Several companies have already taken the second approach. Eli Lilly and Co. recently wrote to 24 Canadian drug wholesalers, telling them it will limit sales of its drugs to amounts the company estimates are sufficient to supply the Canadian market only. Previously, Pfizer and GlaxoSmithKline had taken similar steps.
Meanwhile, communication to U.S. consumers will be increasingly important as the debate over reimportation heats up.
“Pharmaceutical companies need to strengthen consumer education about disease impact and the benefits of new products,” says McDade. “Prelaunch programs should be used to prepare consumers for new drugs, so that their value is better understood when they reach market. Launch programs must anticipate pricing issues and convincingly demonstrate patient benefits, in terms of quality of life and financial considerations, provided by the product.”
More creative approaches will be necessary.
“The industry needs to face the harsh reality of the current public environment,” says St. John. “They must offer some compromises. With meaningful and significant public policy actions, a solid public relations effort can build a strong reputation for a deserving and important industry.”

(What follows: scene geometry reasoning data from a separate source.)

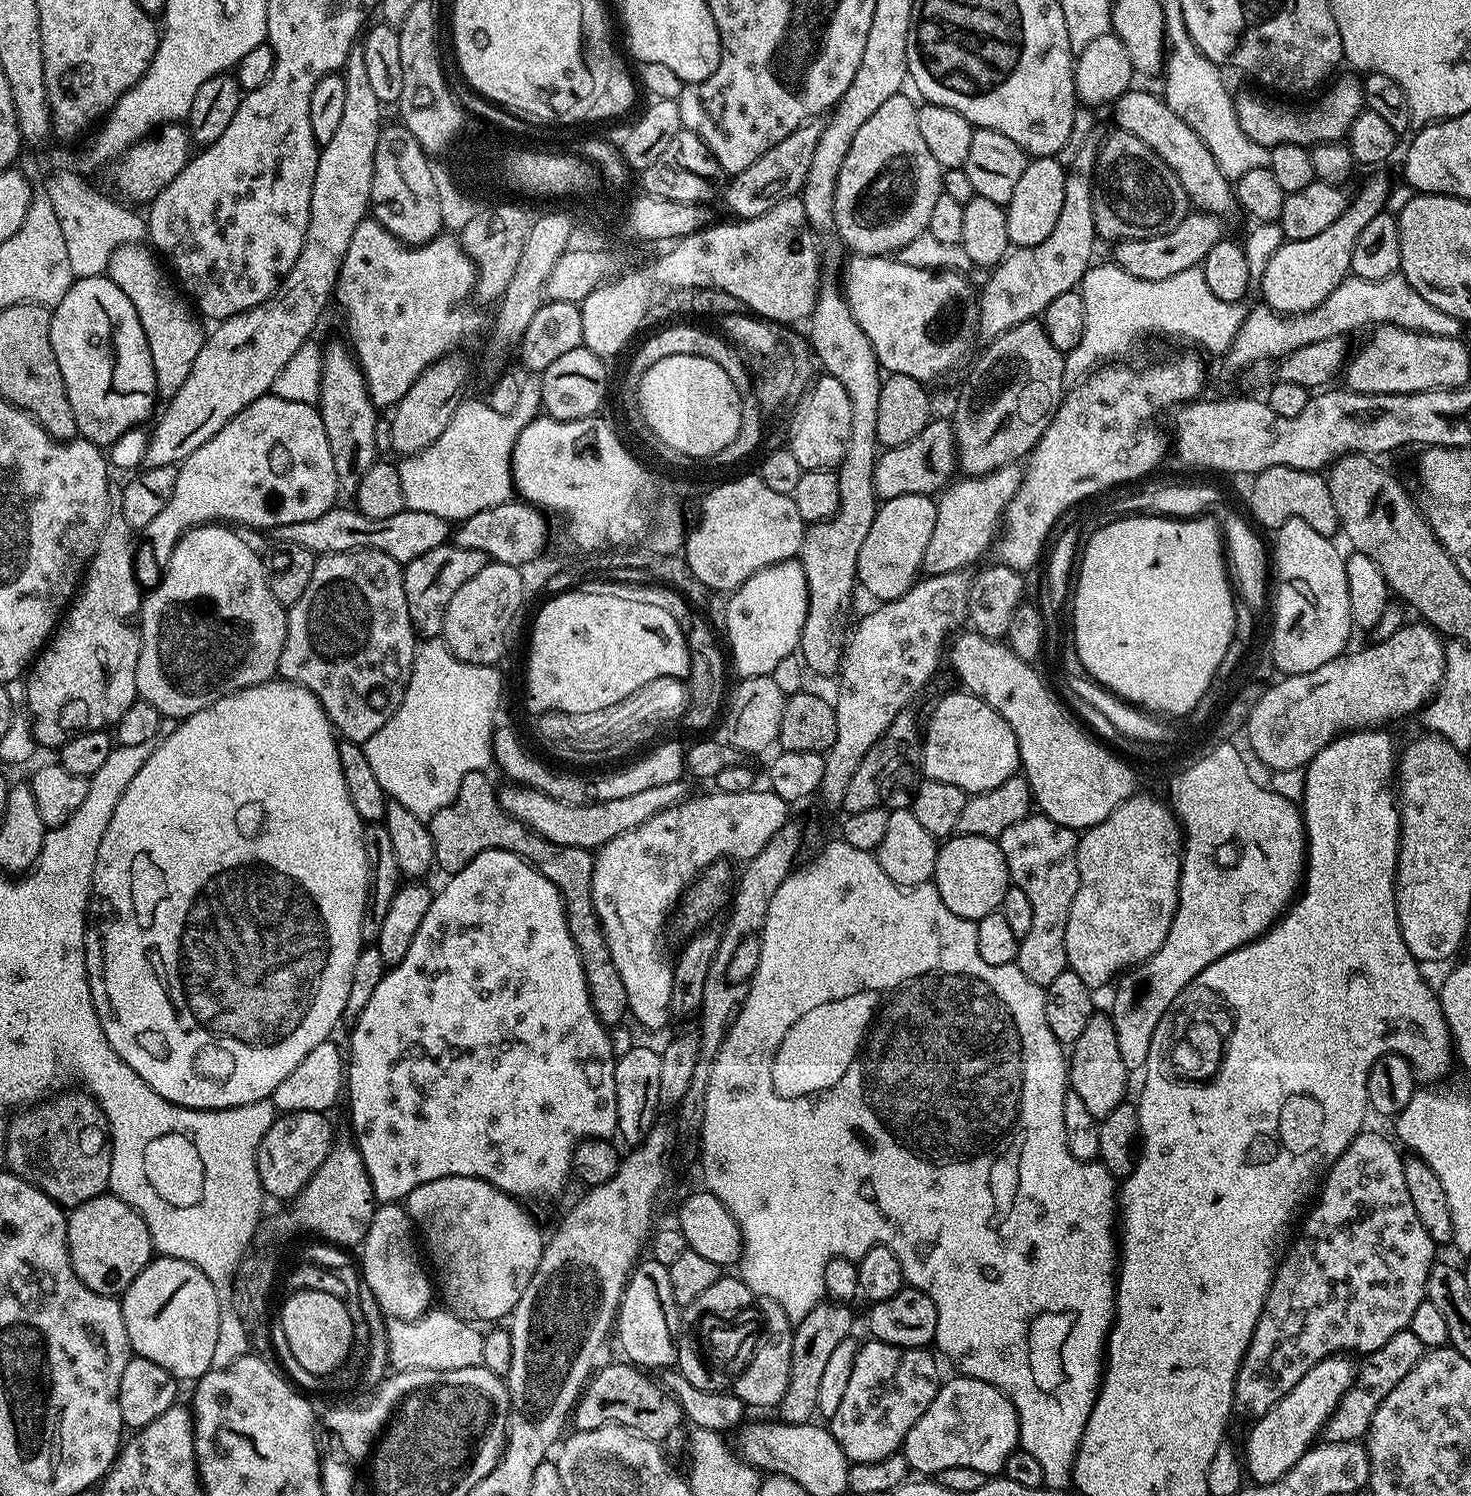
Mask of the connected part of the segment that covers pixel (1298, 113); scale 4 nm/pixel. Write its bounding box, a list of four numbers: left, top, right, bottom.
[1235,80,1362,150]

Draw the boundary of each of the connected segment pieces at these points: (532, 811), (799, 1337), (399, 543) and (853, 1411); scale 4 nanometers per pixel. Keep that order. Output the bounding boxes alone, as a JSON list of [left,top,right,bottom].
[[499,779,690,850],[778,1302,853,1424],[274,506,450,566],[830,1340,942,1464]]

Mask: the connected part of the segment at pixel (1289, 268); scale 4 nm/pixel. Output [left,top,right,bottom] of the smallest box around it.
[1258,170,1388,314]

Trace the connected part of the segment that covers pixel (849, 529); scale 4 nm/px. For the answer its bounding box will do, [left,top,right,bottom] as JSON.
[798,287,882,673]

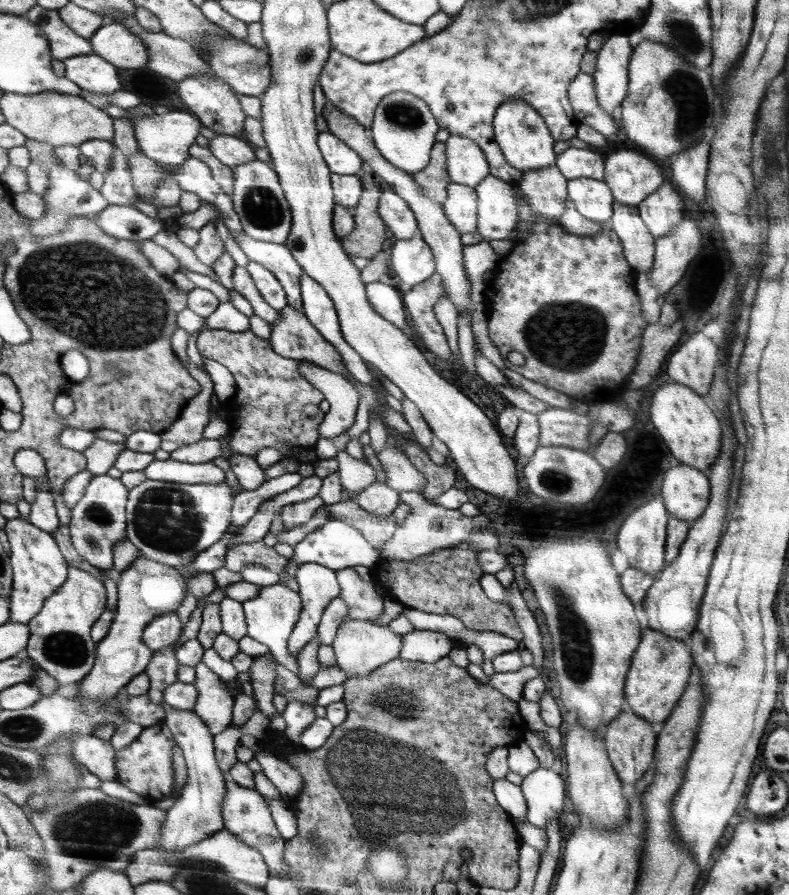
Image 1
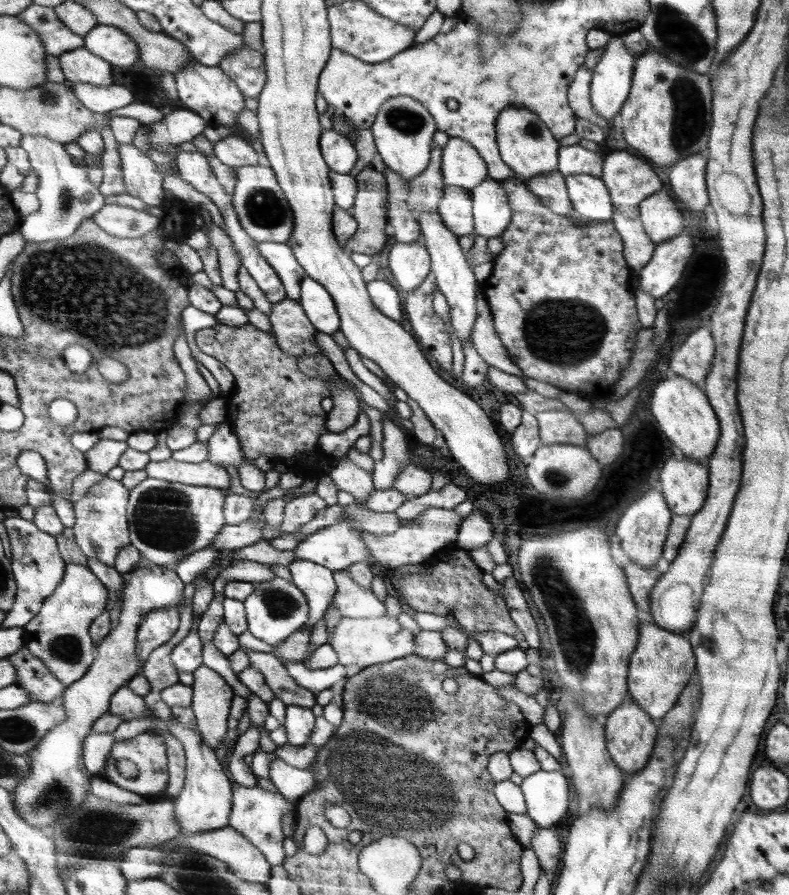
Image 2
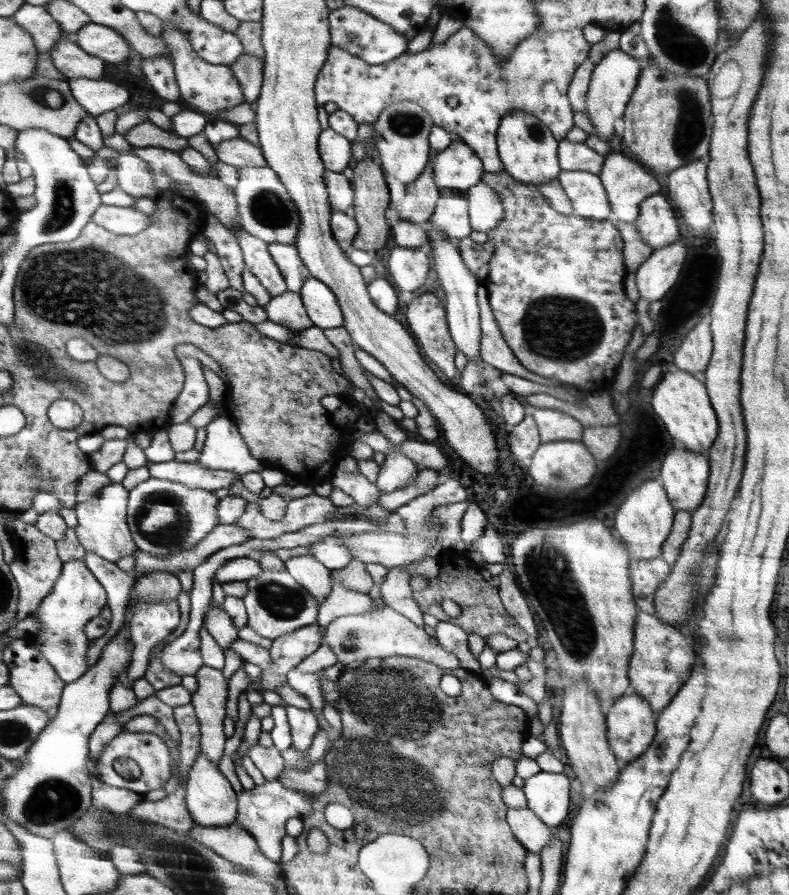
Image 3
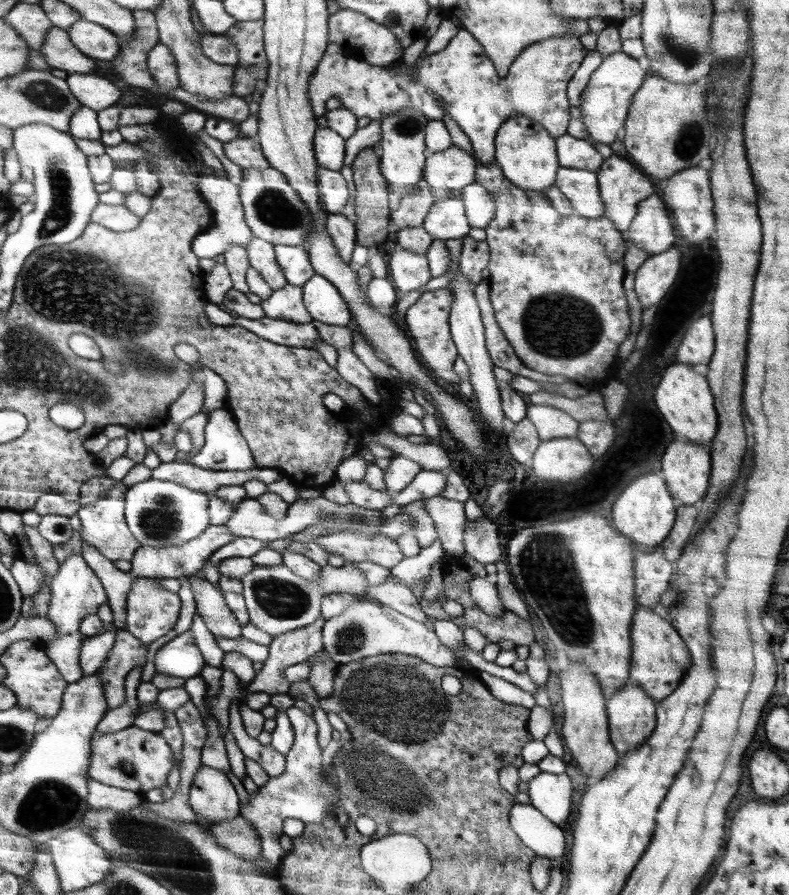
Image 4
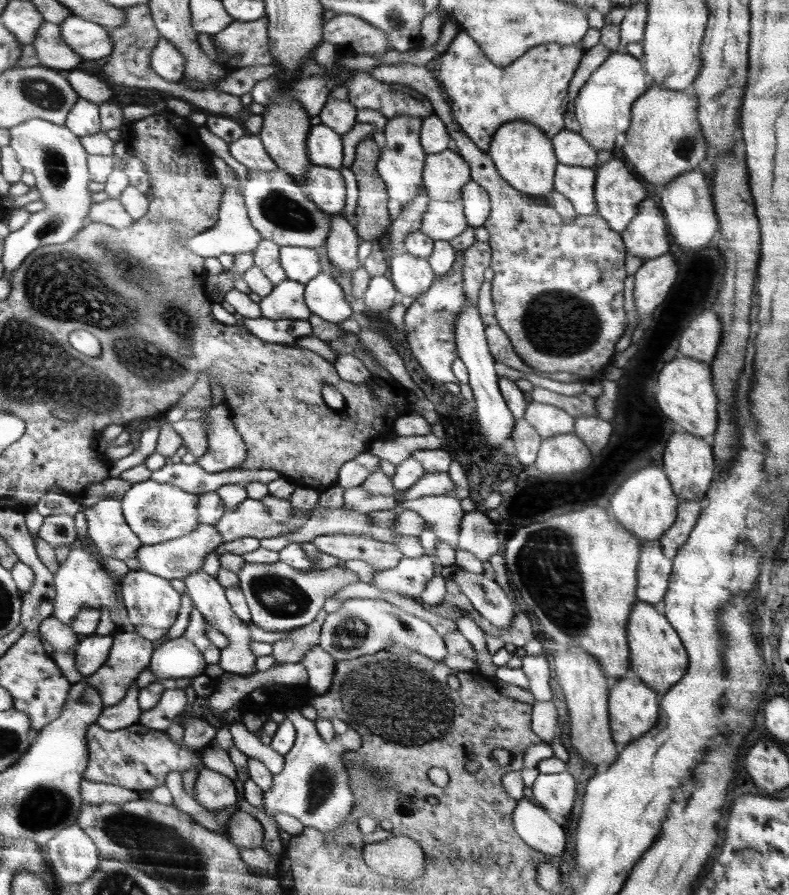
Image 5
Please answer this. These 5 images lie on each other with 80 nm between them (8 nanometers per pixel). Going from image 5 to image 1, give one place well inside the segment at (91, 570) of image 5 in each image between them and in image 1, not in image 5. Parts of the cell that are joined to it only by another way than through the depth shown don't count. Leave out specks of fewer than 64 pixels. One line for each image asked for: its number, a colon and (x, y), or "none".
1: (60, 640)
2: (58, 635)
3: (77, 597)
4: (77, 593)

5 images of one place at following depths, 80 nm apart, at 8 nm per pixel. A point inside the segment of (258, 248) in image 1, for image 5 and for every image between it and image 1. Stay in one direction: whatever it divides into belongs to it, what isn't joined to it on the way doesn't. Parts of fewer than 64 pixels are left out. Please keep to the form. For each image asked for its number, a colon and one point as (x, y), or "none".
2: (279, 256)
3: (294, 273)
4: (293, 260)
5: (301, 264)

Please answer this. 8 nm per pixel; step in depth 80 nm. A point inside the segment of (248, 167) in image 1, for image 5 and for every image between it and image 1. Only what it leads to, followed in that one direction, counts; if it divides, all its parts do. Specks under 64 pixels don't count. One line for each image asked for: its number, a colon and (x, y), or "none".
2: (261, 207)
3: (265, 209)
4: (272, 209)
5: (278, 208)

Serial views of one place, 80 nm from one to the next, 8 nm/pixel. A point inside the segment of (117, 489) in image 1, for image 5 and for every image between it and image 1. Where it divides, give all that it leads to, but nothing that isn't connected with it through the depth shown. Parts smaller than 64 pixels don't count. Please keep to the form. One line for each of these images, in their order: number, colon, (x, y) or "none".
2: (102, 528)
3: (102, 529)
4: (104, 527)
5: (107, 528)

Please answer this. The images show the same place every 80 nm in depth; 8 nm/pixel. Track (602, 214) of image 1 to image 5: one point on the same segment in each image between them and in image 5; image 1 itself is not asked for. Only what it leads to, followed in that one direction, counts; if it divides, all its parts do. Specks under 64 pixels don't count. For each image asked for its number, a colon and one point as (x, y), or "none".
2: (589, 197)
3: (584, 189)
4: (580, 186)
5: (576, 183)

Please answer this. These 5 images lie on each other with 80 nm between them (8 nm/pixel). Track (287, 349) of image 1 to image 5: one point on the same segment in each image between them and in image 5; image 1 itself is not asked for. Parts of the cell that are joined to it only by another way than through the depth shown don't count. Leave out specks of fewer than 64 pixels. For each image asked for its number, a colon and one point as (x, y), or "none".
2: (294, 333)
3: (287, 308)
4: (287, 304)
5: (286, 300)

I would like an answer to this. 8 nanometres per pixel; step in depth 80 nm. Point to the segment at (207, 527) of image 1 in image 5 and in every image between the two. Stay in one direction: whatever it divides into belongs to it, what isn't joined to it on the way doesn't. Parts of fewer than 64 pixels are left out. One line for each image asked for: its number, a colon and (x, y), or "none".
2: (168, 521)
3: (165, 518)
4: (160, 514)
5: (157, 513)

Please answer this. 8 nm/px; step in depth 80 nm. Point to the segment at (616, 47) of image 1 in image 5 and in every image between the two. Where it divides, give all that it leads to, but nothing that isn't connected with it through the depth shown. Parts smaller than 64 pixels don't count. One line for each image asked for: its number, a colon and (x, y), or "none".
2: (612, 78)
3: (614, 78)
4: (605, 102)
5: (603, 108)

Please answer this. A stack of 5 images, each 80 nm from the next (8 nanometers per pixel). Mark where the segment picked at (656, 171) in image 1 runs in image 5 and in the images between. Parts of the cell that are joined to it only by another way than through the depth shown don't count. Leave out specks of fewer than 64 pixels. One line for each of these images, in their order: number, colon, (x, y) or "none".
2: (629, 179)
3: (626, 183)
4: (622, 186)
5: (618, 193)

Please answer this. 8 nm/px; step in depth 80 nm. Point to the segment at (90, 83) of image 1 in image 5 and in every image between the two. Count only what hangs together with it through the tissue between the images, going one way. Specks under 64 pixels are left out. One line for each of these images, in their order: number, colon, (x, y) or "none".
2: (79, 66)
3: (68, 57)
4: (58, 51)
5: (51, 48)

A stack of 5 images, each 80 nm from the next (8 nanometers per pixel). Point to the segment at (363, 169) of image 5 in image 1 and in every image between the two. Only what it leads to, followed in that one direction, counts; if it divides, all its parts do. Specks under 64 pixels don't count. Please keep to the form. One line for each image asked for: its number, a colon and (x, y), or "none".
1: (366, 240)
2: (369, 208)
3: (371, 195)
4: (372, 210)

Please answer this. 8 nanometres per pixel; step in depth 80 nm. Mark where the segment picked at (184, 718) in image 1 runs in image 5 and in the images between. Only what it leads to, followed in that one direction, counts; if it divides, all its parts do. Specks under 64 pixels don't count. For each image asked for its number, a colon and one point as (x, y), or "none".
2: (204, 803)
3: (211, 800)
4: (212, 796)
5: (215, 792)

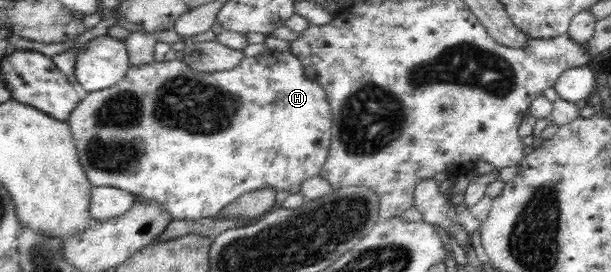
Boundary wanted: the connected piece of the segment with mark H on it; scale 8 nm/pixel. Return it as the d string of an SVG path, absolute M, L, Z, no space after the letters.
M278 50L269 51L256 58L244 57L240 65L230 70L217 70L216 73L200 73L190 69L182 60L162 61L152 65L131 66L124 79L108 89L89 93L72 110L66 123L69 125L73 141L84 169L93 188L112 187L132 193L138 199L155 202L172 220L214 219L219 211L242 195L270 188L276 193L288 192L292 185L304 184L308 179L322 172L329 155L332 139L332 114L325 91L303 68L302 62L291 53Z

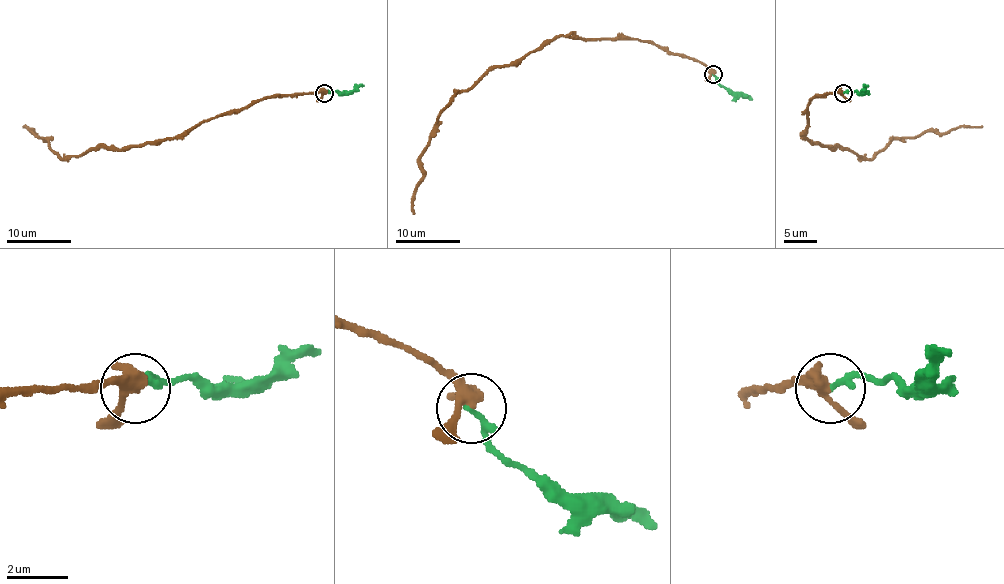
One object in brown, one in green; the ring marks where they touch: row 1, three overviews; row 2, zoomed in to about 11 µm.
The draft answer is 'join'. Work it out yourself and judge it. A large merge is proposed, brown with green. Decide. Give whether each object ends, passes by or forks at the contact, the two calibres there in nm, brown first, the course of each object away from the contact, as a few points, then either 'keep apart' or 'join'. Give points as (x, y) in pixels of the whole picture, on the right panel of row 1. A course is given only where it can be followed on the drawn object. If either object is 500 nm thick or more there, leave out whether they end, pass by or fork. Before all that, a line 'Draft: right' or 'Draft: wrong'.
Draft: wrong
brown passes by; green ends; calibres 400 and 220 nm; course brown (843, 93), (817, 95), (809, 101), (807, 140), (872, 158), (893, 139), (983, 126); course green (843, 93), (861, 92), (867, 85); keep apart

Allies must be brought into the fight.
Says McDade, “Pharmaceutical companies must forge relations with credible third parties, including physicians, patient advocacy groups and legislators, to demonstrate that the industry, like all Americans, is concerned with the spiraling costs of healthcare and the growing number of uninsured individuals and families.”
But ultimately, given the global nature of the market, the solution will have to be international coopration, rather than domestic legislation.
McClellan has called for other countries to cooperate with the U.S. in a compromise plan that would allow for global pharmaceutical innovation while placing less of the burden on the U.S. to pay for the costs of drug development.
“I agree that global cooperation may be the best way out,” says Catlett.